What Does It Take to Hear A Piece of Music as if for the First Time?

If I had the answer to that one I'd be rich and famous.  It is not so easy. 

Try condensing all of Marcel Proust into ten words or less. 

Time is a critical element to Proust as it must be to anyone who plays music.  But time is real on so many levels and the temptation is for music teachers to reduce it to a lowest common denominator so as to save ... time.  In doing so, they destroy it.

I can describe the difference because I have experienced it.  One of my complicated students at age about twelve (actually, they are, as are we, all complicated) was struggling through a piece she was not really prepared to play, this is front of the assembled families and myself.  Seated where I could not see her I agonized at every instant over her delayed responses, the wrong notes, imagining what the parents must be thinking.

Turns out they loved it because they got the message: It was not a finished product that they needed to hear, but her struggle and her desire to know this beautiful music.

Years later I found myself watching the video of that performance:  It was stunning how focused it was - not at all the rote-drilled, note-perfect stuff of more conventional learning. 

Several years later, when she had already become fascinated with Beethoven, Haydn, and Mozart sonatas I asked her if any of her friends were as interested in classical musical as she.  "No; they all had had it forced down their throats."

Wednesday, October 22, 2014

Embarrassment at First Hearing

Schumann thus described his reaction on first hearing a Schubert symphony, I believe the so-called "great" C major.  He then goes on to tell of his lingering feelings and specific reactions to such things as Schubert's handling the instruments as if they were voices.

How refreshing.  Imagine: We are not necessarily supposed to have clear responses to what we hear on first hearing.  Let's accept the permission Schumann gives us to be taken off guard, surprised, given something to linger over and chew on rather than feel obliged to make up our minds on the spot. 

Ah, but the first caveat that comes to mind: What does that mean in relation to the sanctimonious environment of most new music audiences today?  Good question.

And the second issue: How does that apply to the tone of what passes for music criticism in so much of the press, which is mostly a rehash of the program notes and a lack of candor about the complexity of the act of listening. 

Less definition; more openness.

Tuesday, October 21, 2014

Sensitive Hearing

I teach a young woman who has no natural "talent" for the piano: she has no natural feel for rhythm and she has trouble singing on pitch.  Yet her ear is so sensitive that today, after playing the first note of her Clementi sonatina, she stopped. "It sounds strange."

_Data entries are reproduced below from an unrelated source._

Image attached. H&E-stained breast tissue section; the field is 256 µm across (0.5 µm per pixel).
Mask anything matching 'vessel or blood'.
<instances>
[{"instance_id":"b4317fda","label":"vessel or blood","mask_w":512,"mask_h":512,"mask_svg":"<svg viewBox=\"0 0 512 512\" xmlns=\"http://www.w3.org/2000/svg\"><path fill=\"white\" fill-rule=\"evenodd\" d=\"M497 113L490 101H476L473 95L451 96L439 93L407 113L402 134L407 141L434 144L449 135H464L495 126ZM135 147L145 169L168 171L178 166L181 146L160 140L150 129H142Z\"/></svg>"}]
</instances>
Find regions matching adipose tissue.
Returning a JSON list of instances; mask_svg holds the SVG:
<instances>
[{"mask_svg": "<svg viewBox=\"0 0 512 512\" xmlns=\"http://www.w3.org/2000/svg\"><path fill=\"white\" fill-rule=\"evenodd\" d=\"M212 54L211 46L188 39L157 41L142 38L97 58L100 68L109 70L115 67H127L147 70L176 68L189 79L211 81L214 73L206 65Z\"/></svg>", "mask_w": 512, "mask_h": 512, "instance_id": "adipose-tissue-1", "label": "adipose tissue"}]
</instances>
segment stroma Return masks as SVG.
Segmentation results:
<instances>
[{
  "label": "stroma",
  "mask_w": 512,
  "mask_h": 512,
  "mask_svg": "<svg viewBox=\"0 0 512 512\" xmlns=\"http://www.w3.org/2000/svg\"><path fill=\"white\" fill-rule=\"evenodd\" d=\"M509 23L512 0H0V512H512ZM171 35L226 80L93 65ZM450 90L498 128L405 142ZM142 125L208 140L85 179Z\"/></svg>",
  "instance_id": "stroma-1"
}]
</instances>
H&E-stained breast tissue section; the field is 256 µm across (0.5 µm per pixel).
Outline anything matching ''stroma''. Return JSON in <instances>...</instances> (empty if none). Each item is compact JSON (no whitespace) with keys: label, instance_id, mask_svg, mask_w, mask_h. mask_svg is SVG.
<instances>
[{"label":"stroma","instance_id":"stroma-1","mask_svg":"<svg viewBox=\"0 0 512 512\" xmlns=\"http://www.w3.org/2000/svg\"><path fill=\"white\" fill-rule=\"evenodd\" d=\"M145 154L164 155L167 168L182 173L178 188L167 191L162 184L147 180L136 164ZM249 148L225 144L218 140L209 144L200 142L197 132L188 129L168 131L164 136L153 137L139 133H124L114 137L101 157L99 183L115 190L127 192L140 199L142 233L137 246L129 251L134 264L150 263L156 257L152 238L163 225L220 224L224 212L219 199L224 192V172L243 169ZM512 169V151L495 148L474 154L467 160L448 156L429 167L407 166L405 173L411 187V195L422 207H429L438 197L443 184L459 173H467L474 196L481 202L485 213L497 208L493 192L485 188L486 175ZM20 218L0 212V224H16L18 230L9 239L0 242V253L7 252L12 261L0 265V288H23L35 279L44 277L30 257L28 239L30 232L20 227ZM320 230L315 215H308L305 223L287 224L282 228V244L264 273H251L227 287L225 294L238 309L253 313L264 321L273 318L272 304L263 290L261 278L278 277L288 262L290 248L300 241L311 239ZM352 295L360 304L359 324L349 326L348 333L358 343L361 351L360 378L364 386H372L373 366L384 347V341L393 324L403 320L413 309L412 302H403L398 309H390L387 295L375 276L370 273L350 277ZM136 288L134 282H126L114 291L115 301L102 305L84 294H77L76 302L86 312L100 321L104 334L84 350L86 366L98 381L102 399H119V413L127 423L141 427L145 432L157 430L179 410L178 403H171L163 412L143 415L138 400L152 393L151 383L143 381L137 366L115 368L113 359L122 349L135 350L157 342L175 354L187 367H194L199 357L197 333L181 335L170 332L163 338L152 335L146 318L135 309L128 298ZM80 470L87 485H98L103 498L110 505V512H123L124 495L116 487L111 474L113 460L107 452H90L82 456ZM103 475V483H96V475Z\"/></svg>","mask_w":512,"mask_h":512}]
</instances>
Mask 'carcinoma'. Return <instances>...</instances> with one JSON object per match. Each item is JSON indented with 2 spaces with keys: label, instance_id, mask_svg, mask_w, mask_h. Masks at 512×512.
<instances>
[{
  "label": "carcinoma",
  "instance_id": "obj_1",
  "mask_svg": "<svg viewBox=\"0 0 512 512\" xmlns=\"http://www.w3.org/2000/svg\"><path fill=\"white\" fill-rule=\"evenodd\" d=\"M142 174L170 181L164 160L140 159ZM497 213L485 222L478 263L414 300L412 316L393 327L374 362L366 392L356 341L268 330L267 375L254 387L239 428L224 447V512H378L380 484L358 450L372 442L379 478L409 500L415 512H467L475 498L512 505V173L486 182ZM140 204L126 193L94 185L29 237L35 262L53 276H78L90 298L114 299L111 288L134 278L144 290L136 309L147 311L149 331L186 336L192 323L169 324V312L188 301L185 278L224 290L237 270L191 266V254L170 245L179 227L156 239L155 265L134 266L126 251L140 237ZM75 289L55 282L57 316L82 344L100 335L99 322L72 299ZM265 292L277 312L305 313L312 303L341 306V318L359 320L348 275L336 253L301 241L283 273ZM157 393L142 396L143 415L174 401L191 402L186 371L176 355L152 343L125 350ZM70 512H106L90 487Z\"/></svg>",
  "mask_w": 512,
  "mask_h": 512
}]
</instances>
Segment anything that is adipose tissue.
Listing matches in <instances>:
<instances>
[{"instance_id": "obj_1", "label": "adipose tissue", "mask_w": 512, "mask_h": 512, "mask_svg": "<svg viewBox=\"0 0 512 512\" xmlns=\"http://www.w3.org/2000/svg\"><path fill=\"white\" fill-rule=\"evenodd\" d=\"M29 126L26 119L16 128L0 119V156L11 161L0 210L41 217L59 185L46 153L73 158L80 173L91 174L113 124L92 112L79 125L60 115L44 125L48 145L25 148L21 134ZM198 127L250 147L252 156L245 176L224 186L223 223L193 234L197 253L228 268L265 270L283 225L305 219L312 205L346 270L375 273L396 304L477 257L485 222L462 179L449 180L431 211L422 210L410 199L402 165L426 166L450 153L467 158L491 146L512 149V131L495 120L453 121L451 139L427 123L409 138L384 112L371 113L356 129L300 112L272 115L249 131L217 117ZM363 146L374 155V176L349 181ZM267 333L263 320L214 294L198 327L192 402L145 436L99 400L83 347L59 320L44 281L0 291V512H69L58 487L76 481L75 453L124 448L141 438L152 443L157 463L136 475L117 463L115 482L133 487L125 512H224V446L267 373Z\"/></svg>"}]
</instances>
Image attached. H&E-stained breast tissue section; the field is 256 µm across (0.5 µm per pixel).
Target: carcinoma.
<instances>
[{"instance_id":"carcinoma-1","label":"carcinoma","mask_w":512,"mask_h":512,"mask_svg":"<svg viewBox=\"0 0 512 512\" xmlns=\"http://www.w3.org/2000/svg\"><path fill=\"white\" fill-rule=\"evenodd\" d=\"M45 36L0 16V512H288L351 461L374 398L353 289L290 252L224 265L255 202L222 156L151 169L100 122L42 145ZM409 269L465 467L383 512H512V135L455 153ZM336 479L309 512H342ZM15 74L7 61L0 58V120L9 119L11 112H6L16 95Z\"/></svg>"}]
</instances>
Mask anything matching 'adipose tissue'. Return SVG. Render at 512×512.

The piano had been tuned since last she played it.  And it does sound completely different to someone with a fine sense of hearing, which she has.

She struggles through the Clementi (she doesn't yet own a piano, having just moved out of her parental home) which she reads at her lessons only.  But the finesse of her responses to every detail is a joy to behold, both to watch and to hear.  I much prefer attending to her ultra-sensitivity rather than listen to quantities of notes fly past without internal involvement.